Ante la cara estupefacta de Teresa, tuvo que esforzarse para dejar de reír.

—Ya sabe que nuestra amiga es una artista; pinta maravillosamente. Además pasó un año y medio en Italia, en Florencia, antes de la guerra. En el campo, cuando tiene un poco de tiempo, sigue dibujando. Pero, en medio de semejante miseria, sus bocetos son sombríos, su trazo es duro. Aquí reencuentra la belleza del mundo y las ganas irreprimibles de ponerles color. ¡El Van Gogh es demasiado tentador!

Con una mano en la barandilla de la escalera, añadió con una sonrisa:

—Yo creo que, en realidad, está enamorada.

Echó una mirada a su alrededor para asegurarse de que nadie podía oírla y se inclinó hacia Teresa con gesto de conspiradora.

—Friedel jura que no son más que buenos amigos, pero estoy segura de que siente una tierna inclinación por Gusti. Se acuerda de él, ¿no? August Bohny, el director de las casas de Le Chambon-sur-Lignon, en el Alto Loira. Ha venido a veces para algunas reuniones.

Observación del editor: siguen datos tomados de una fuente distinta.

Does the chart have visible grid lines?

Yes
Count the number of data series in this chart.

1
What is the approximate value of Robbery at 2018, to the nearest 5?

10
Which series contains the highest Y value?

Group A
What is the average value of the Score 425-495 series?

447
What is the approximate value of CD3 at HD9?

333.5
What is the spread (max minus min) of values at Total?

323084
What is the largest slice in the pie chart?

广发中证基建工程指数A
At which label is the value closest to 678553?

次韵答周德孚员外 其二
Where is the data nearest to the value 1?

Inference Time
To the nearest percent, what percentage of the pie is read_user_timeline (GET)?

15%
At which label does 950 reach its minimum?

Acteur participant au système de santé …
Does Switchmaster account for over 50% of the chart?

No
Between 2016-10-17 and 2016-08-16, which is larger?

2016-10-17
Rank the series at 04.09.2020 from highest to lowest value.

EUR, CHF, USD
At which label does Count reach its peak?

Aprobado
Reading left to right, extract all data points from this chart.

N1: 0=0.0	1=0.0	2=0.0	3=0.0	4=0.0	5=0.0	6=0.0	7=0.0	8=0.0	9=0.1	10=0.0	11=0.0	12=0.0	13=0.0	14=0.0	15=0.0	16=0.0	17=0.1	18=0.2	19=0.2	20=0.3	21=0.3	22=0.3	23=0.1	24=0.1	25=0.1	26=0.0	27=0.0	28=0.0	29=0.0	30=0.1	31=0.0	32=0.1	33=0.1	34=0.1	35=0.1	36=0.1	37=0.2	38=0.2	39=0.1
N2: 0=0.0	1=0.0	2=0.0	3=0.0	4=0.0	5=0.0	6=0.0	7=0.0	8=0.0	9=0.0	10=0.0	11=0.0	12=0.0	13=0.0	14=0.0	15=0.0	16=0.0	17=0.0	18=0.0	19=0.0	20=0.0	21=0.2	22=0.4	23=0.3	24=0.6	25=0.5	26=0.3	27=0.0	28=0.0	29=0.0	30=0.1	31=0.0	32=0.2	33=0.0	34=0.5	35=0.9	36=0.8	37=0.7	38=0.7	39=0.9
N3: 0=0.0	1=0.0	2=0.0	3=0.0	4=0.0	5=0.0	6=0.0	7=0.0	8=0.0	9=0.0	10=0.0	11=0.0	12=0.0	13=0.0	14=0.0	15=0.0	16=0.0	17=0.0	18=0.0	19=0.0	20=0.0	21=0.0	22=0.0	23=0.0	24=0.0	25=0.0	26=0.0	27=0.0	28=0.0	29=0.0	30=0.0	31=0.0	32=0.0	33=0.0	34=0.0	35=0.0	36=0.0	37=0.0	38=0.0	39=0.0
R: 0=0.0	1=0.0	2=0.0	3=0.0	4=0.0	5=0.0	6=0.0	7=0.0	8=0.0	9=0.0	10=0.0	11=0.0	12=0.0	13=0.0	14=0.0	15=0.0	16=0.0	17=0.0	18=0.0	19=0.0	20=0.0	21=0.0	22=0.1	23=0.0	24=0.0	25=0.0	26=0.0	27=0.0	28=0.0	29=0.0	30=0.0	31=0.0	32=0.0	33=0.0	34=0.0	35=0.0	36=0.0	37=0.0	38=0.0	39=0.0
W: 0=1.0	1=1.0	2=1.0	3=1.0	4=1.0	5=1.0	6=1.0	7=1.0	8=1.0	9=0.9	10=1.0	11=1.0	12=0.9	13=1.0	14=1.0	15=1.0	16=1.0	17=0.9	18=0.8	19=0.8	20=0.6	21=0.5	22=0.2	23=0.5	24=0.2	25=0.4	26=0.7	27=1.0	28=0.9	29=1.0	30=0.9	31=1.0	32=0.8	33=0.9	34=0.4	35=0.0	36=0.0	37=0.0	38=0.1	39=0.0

Por supuesto que Teresa se acordaba: ¡el joven alto y rubio, que gustaba tanto a las enfermeras!

—Sin embargo, su primer contacto fue más bien tenso —proseguía la señorita Isabel ya metida en confidencias—. Friedel le envió a una niña judía tuberculosa junto con otros chiquillos que solo estaban desnutridos. August le escribió para protestar. Anna podía contagiarlos y él había tenido muchas dificultades para mantenerla aislada hasta conseguir trasladarla al hospital de Valence, en un camión de ataúdes, ¡a quién se le ocurre! Friedel estaba furiosa con él: «Ese tipo no se entera de nada —repetía—, son los niños como Anna quienes tienen más necesidad de aire puro y de cuidados». En consecuencia, la siguiente vez, Friedel acompañó en persona a sus protegidos de Rivesaltes y cuando Gusti fue a buscarlos a la estación de Lyon… digamos que ¡cambió su opinión sobre él! ¡No hay más que oírla cómo habla de Gusti ahora!

A Teresa le parecía reconfortante que aquellas voluntarias, que se consagraban desinteresadamente a todos los desamparados de los campos, y abandonaban todas las comodidades e incluso cualquier vida privada para hacer la vida diaria de los internos un poco menos insoportable, pudieran también enamorarse. Deseaba la misma suerte a la señorita Isabel.

—¡Hombres!, ¿yo? —protestó esta última con un chasquido de lengua dubitativo—. No creo que tenga el carácter para ser una buena esposa.

—Hay hombres, como mi Andrés, a los que les gustan las mujeres que saben lo que quieren —protestó Teresa—. Cuando todo esto haya acabado y retome su vida en Suiza, también usted tendrá una familia y tendrá hijos.

—¿Hijos?— exclamó la directora con un gesto elocuente en dirección al nido, por encima de sus cabezas. —Hijos ya tengo.